A crença infantil na verdade absoluta

Ora, a liberdade individual só adquire sentido na vida em comunidade e na relação com o Outro e com valores fundamentais, como a responsabilidade e a compaixão.

Por João Maurício Brás

Benjamin Costant distinguia a liberdade dos antigos da liberdade dos modernos. Hoje podemos falar da liberdade falsa dos contemporâneos, a ideia de liberdade individual absoluta, o direito ao egoísmo, a indiferença perante o outro, o individualismo hedonista e frívolo. 

Ayn Rand foi uma pensadora paradigmática dessa ideia. Dizia-nos que a felicidade do indivíduo é o objetivo final da moralidade. Essa premissa é um caminho para a amoralidade e para o relativismo cínico. No seu livro icónico A Revolta do Atlas encontramos John Galt, herói libertário, figura desprezível comparado com a ideia de ‘homem decente’. A apologia do egoísmo cínico, do interesse particular, da subjetividade como materializações da liberdade típica do homem contemporâneo é o suporte dessa ideologia terminal e triunfante do homem do século. Ora, a liberdade individual só adquire sentido na vida em comunidade e na relação com o Outro e com valores fundamentais, como a responsabilidade e a compaixão. A liberdade individual não pode ser confundida com cegueira egoísta ou tara egótica. A singularidade nada tem a ver com o triunfo do individualismo egocêntrico e do eu como centro do mundo.

Só o homem ético pode ser livre e esse está em extinção. O que temos é o relativista, o indivíduo atomizado e aniquilado pelos seus interesses particulares, o ser que alega ter direito a ter direitos, que transforma a sua subjetividade e caprichos em direitos e a quem tudo é devido. 

O homem hiperliberal (que decalca a sua ideia de liberdade a partir das dinâmicas do mercado) e o progressista que grita que cada um é o que lhe apetece, não são éticos, mas crianças imaturas e mimadas.

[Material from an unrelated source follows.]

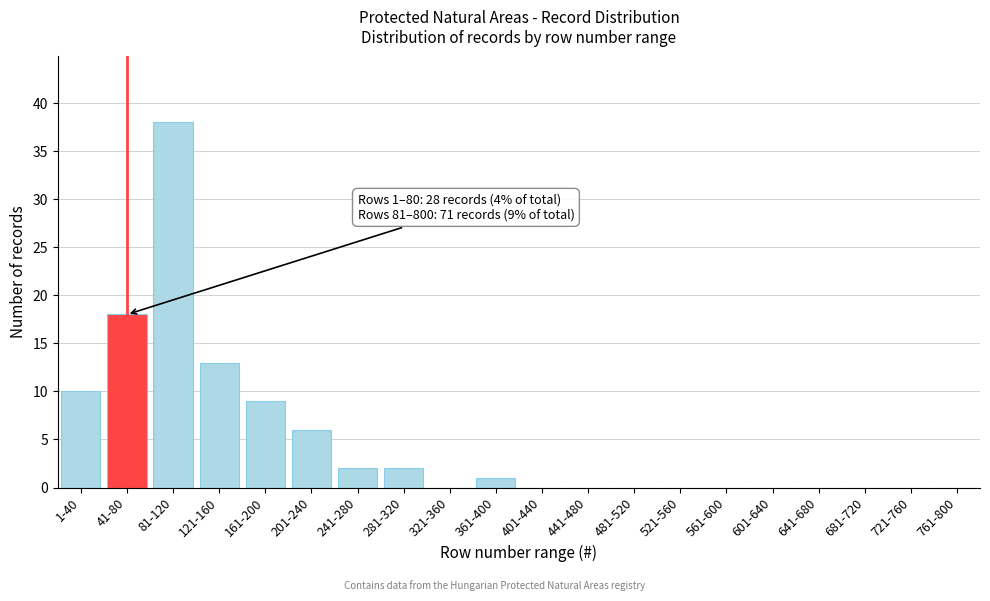

Reading right to left, extract all data points from this chart.

761-800=0	721-760=0	681-720=0	641-680=0	601-640=0	561-600=0	521-560=0	481-520=0	441-480=0	401-440=0	361-400=1	321-360=0	281-320=2	241-280=2	201-240=6	161-200=9	121-160=13	81-120=38	41-80=18	1-40=10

A ideia que cada um deve viver sem qualquer interferência do outro e da comunidade e fazer o que quer e lhe apetece, não só é infantil como desestruturadora. É pueril a ideia de que cada um agindo no seu próprio interesse contribui para a harmonia geral. 

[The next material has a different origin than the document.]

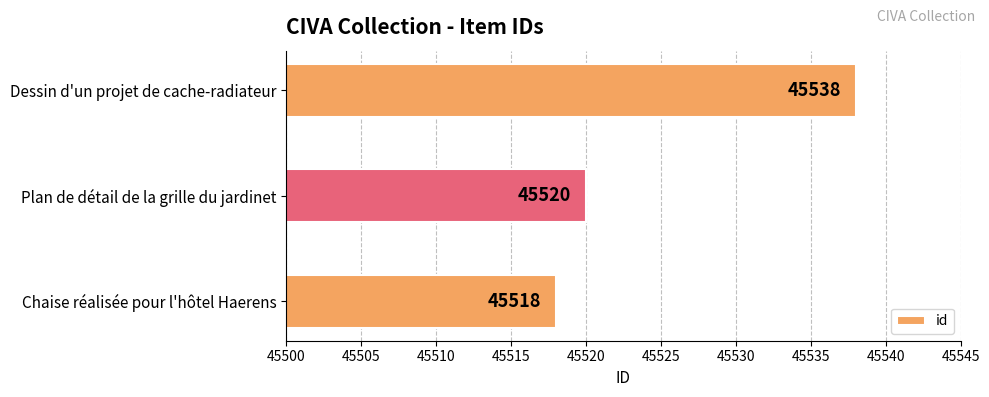

How many values are below 45520?

1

Esse livro de Ayn Rand e as suas teorias são um pastiche muito fraco de Nietzsche e da ideia demente do super-homem, da falsa emancipação: «O único objetivo do homem é o seu próprio interesse». «Ninguém se deve sacrificar pelos outros, nem pedir que se sacrifiquem por si», «pela minha vida e pelo meu amor, que jamais viverei por outro homem e nem pedirei a outro homem que viva por mim.». É «imoral colocar coisas como amizade e laços familiares acima do próprio trabalho produtivo». «A amizade, a vida familiar e os relacionamentos humanos não são primordiais na vida de um homem. Um homem que coloca os outros acima de seu próprio trabalho criativo é um parasita emocional». 

Galt é um herói deste liberalismo libertário, hoje votaria contra em tudo o que fossem atentados à sua desprezível ideia de liberdade individual irrestrita absoluta, do eu, eu e eu. Essa é essência do nosso tempo. 

A ideia da exaltação suprema do indivíduo e dos seus caprichos, e do conceito de ilimitado aplicado à economia e à ação humana é a teoria que sustenta a apologia da atomização do indivíduo, a destruição dos laços sociais e das virtudes cívicas. 

Rand, como outros autores desse filão, divinizaram a nossa dimensão relativista insuportável, destruidora e egoísta perante qualquer ideia de Estado ou contrato social.

É o homem ético, o homem decente, a resposta a qualquer ideia de Estado tirânico e ou infantilização dos sonhos libertários.